Conheça Daliane Ferreira
A mulher apontada como responsável por perseguir Jung Kook foi identificada como Daliane Ferreira, brasileira natural da Paraíba. Antes da prisão, ela utilizou as redes sociais para afirmar que acreditava ter uma ligação espiritual com o artista, integrante do grupo de K-pop BTS, mesmo sem jamais ter tido contato pessoal com ele.
Em publicações online, Daliane declarou que se considerava “alma gêmea” do cantor e que ambos estariam conectados emocionalmente, sustentando que conseguiria sentir a tristeza e o vazio atribuídos ao astro. As declarações chamaram atenção de fãs e autoridades, reforçando o alerta sobre o comportamento obsessivo.
Primeira abordagem e monitoramento pelas autoridades
Conforme registro policial, a investigada passou a frequentar os arredores da residência de Jung Kook, em Seul, onde teria manipulado correspondências, fixado fotos e escrito recados nas imediações do imóvel. A conduta já vinha sendo monitorada desde dezembro, quando ocorreu a primeira intervenção policial. Na ocasião, ela foi ouvida e liberada.
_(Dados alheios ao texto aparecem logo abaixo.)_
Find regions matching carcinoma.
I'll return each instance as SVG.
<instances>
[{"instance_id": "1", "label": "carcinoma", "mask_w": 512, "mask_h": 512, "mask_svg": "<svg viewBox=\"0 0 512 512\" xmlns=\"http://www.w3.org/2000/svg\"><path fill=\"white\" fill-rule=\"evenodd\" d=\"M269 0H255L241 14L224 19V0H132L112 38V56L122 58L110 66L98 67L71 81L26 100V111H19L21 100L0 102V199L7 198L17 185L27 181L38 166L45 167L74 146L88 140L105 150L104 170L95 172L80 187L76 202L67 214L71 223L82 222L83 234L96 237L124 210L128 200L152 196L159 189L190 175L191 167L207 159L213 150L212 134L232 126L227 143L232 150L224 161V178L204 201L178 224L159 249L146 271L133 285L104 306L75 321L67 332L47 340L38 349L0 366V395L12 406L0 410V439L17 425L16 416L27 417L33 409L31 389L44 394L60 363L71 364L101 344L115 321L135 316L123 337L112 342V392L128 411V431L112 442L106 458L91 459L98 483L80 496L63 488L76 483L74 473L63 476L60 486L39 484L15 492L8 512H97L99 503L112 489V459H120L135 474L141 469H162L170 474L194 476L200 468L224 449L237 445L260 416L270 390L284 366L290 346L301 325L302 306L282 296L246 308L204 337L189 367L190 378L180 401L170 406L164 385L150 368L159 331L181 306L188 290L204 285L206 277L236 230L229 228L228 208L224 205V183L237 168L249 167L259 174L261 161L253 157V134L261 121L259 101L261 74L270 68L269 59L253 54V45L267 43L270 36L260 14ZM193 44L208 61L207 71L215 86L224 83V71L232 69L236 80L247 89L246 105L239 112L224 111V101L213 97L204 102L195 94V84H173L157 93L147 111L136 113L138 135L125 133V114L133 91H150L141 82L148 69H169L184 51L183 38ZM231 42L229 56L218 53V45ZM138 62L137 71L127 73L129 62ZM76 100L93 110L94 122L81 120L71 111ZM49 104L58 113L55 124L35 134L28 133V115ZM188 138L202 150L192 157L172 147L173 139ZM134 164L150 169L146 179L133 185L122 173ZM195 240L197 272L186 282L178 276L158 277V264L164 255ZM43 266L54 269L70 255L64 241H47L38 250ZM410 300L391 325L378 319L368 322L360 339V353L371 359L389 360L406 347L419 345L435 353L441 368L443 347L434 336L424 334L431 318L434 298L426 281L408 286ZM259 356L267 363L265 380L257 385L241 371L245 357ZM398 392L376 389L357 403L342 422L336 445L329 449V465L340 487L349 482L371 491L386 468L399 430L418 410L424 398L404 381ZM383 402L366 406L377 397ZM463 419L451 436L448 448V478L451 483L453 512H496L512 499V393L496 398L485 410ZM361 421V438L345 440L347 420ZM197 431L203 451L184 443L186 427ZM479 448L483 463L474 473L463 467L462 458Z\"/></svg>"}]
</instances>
Após novo episódio envolvendo a presença da brasileira no local, a empresa responsável pela carreira do cantor solicitou oficialmente uma ordem de restrição com base na legislação sul-coreana de combate à perseguição. Mesmo diante da medida protetiva, a mulher retornou ao endereço, o que resultou em sua detenção imediata pelas autoridades da Coreia do Sul.